Édouard Philippe : la politique du somnifère
Dans un style soporifique, l’ancien Premier ministre a confirmé sur BFM sa précoce candidature à la présidence de la République. Un projet d’avenir fondé sur les idées du passé.
Édouard Philippe est un homme sympathique et ouvert. Mais ce n’est pas lui faire injure que de remarquer qu’il n’est pas une bête de télévision. Il donnait hier soir quarante minutes d’entretien à Benjamin Duhamel sur BFM. Constatant sans soute que la France a besoin d’apaisement, il a dépassé la consigne et choisi la tactique… de l’endormissement.
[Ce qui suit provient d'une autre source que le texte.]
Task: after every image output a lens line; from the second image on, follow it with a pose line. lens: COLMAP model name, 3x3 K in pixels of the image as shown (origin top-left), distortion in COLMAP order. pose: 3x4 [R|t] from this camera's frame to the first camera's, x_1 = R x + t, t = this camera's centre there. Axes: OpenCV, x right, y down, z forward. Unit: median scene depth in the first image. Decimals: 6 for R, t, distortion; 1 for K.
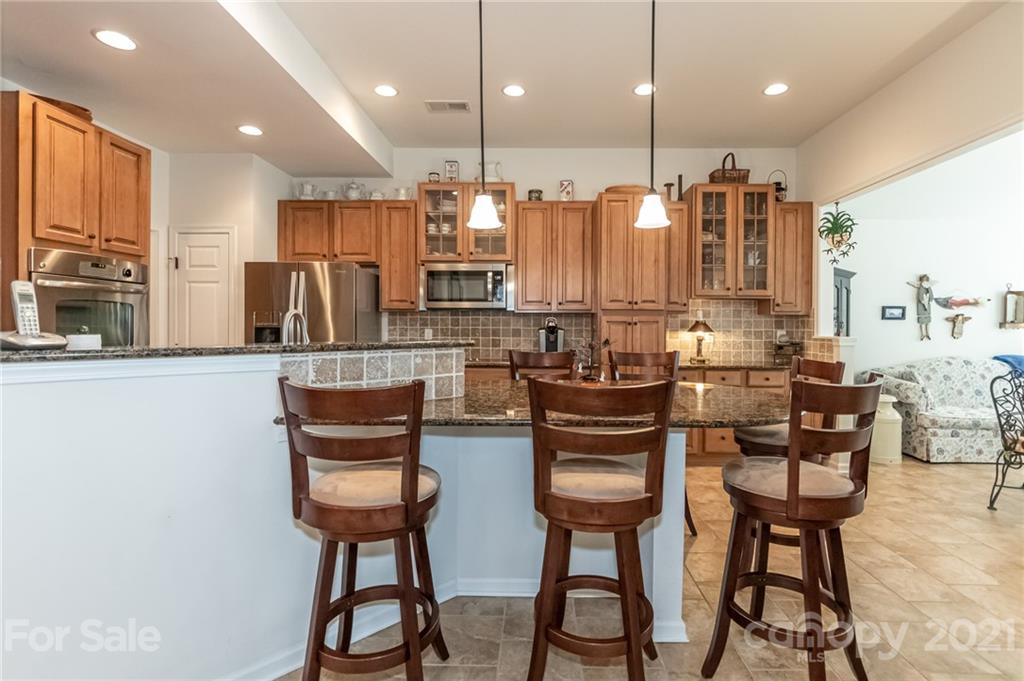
lens RADIAL K [[477.2, 0, 533.9], [0, 477.2, 325.3], [0, 0, 1]] dist [0.001695, -0.000862]
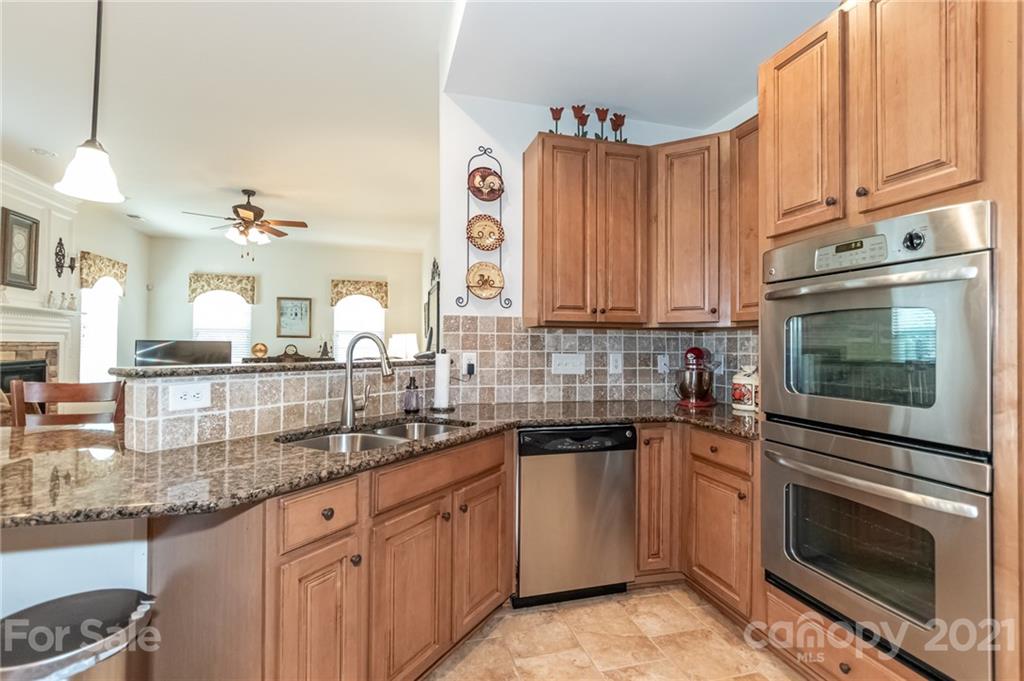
lens RADIAL K [[477.2, 0, 507.2], [0, 477.2, 337.9], [0, 0, 1]] dist [0.001695, -0.000862]
pose [[-0.963124, -0.014698, -0.268655, -0.233692], [-0.010500, 0.999799, -0.017056, -0.003655], [0.268852, -0.013606, -0.963085, 0.864472]]
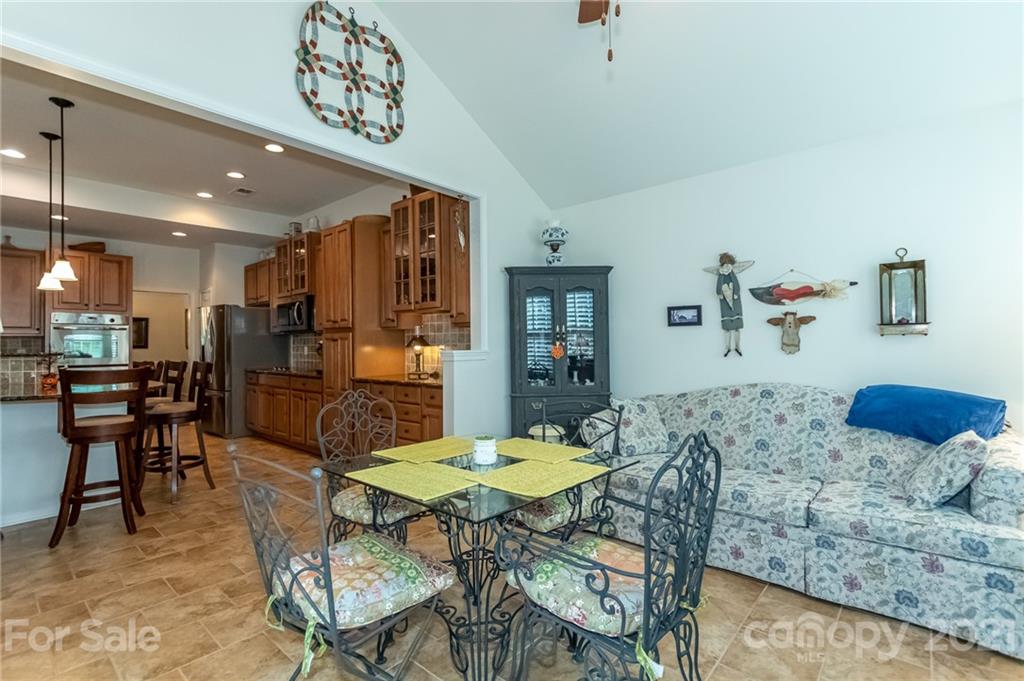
lens RADIAL K [[477.2, 0, 510.7], [0, 477.2, 340.4], [0, 0, 1]] dist [0.001695, -0.000862]
pose [[0.753956, -0.016830, -0.656709, 1.156202], [0.015788, 0.999847, -0.007498, 0.011697], [0.656735, -0.004715, 0.754107, 0.372648]]
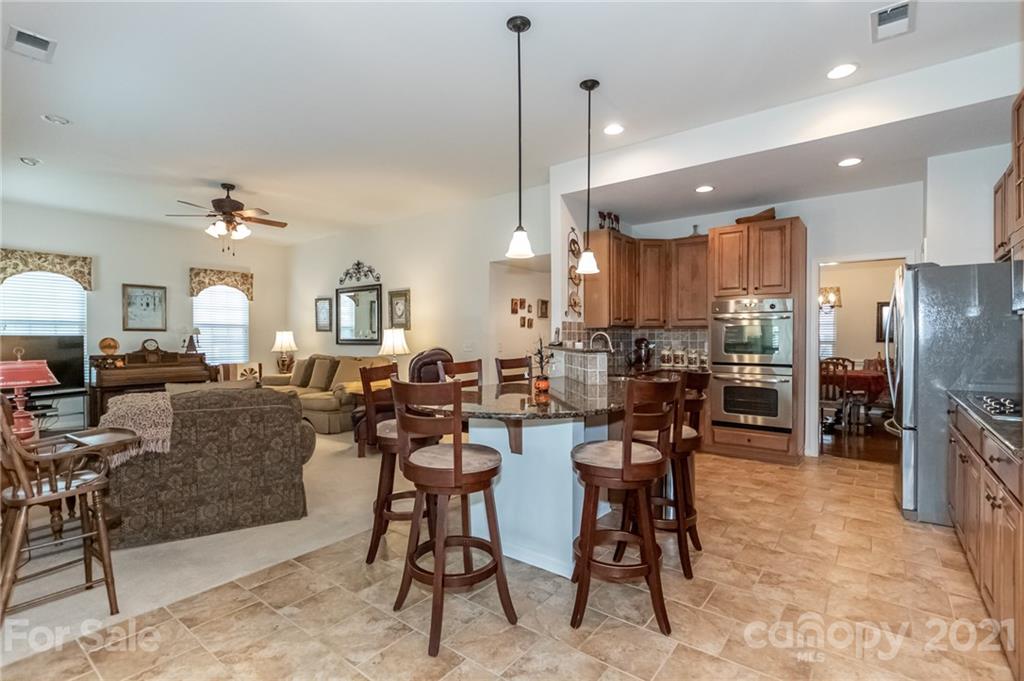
lens RADIAL K [[477.2, 0, 506.3], [0, 477.2, 343.9], [0, 0, 1]] dist [0.001695, -0.000862]
pose [[-0.614567, 0.008334, -0.788821, 0.599373], [-0.000412, 0.999941, 0.010885, -0.001955], [0.788865, 0.007015, -0.614527, 0.826360]]
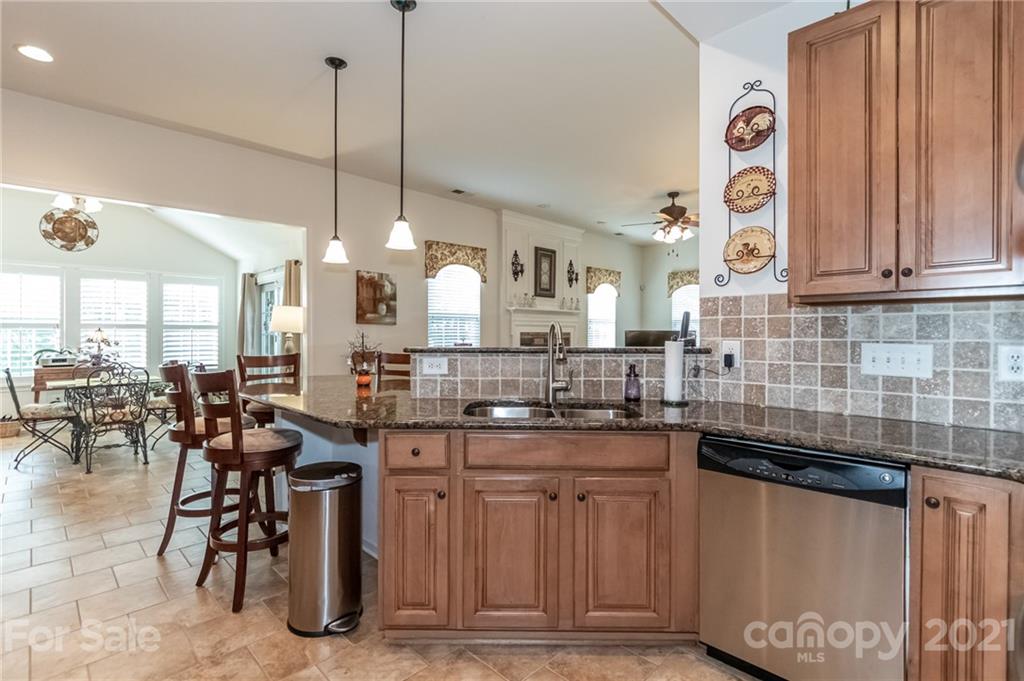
lens RADIAL K [[477.2, 0, 509.6], [0, 477.2, 337.9], [0, 0, 1]] dist [0.001695, -0.000862]
pose [[-0.709576, -0.011516, 0.704535, -0.537925], [-0.004043, 0.999917, 0.012273, -0.002997], [-0.704617, 0.005861, -0.709563, 0.788057]]
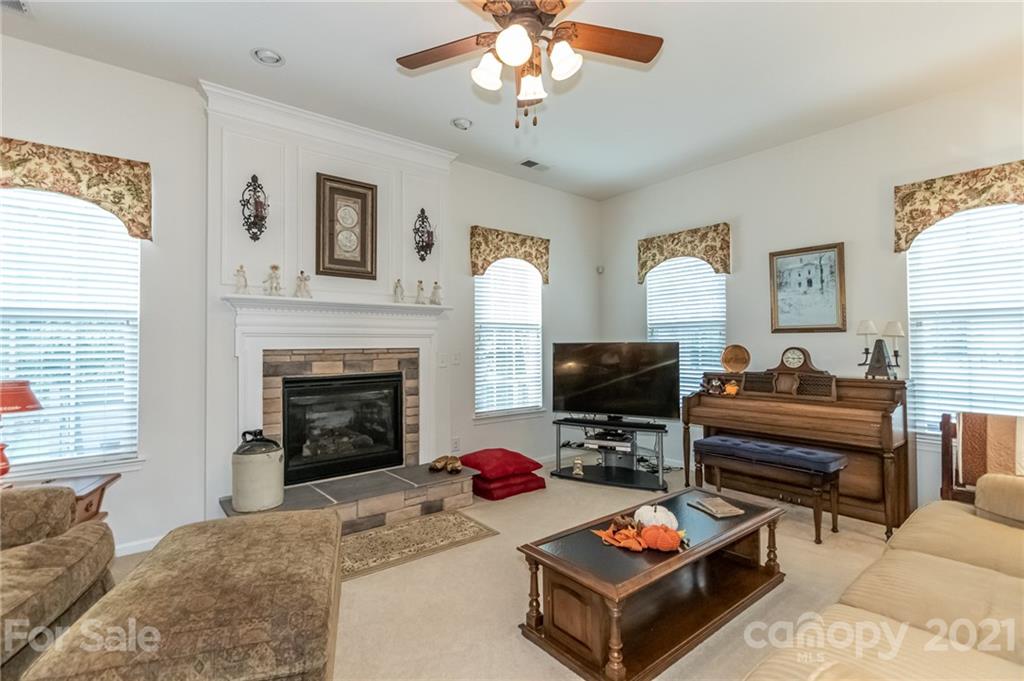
lens RADIAL K [[477.2, 0, 510.6], [0, 477.2, 336.7], [0, 0, 1]] dist [0.001695, -0.000862]
pose [[-0.635205, 0.015810, 0.772182, -0.267212], [0.004922, 0.999853, -0.016422, -0.007609], [-0.772328, -0.006631, -0.635190, -0.171358]]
Et en dépit des efforts du journaliste, il a tenu à l’antenne des propos principalement soporifiques.
Il s’agissait de justifier par cet entretien sa décision d’annoncer sa candidature à la présidence de la République, événement cosmique survenu quelques jours plus tôt par le truchement d’une interview à l’hebdomadaire Le Point. Il a expliqué qu’il fallait dire les choses « franchement », pour ajouter qu’il était « patient mais déterminé ». Déterminé, il l’était à coup sûr, mais surtout impatient de brûler la politesse à la théorie d’ambitieux qui se pressent en rang serrés au sein de la droite et de la macronie pour briguer eux aussi la magistrature suprême : Wauquiez, Le Maire, Darmanin, Attal, Bayrou et peut-être même Barnier, si l’enfer de Matignon n’a pas raison de lui. Avec une telle troupe derrière lui, Philippe devait préempter le rôle.
Pour le reste, l’intense sentiment d’ennui diffusé par son intervention ne tient pas qu’à sa forme. Sur le fond, Édouard Philippe est un homme de tradition : il a tenu le discours que la droite républicaine répète avec application depuis Chirac et Sarkozy au moins : il y a trop d’impôts, trop d’État, trop d’immigrés, trop d’insécurité, il faut donc agir. Comment ? Par une « rupture » qui reposera sur un programme « massif ». Mais en quoi consistera cette « rupture » et où se portera cette « masse » soudain convoquée ? Mystère.
Un cacique du RPR des années 1980 n’eût pas dit mieux. C’est le grand paradoxe de la séquence politique enclenchée par Emmanuel Macron. Celui qui voulait mettre en œuvre une « Révolution », selon le titre de son livre de 2017, a été en fait l’artisan d’une restauration : celle de la domination politique ou gouvernementale, par l’intermédiaire de Michel Barnier, de l’antique droite républicaine, au charme décidément vintage, alors qu’elle ne rassemble derrière son panache mité que 10% des Français à peine. Étrange retour en arrière pour ce président qui prêchait naguère, avec une juvénile ardeur, pour un plongeon dans le « nouveau monde ».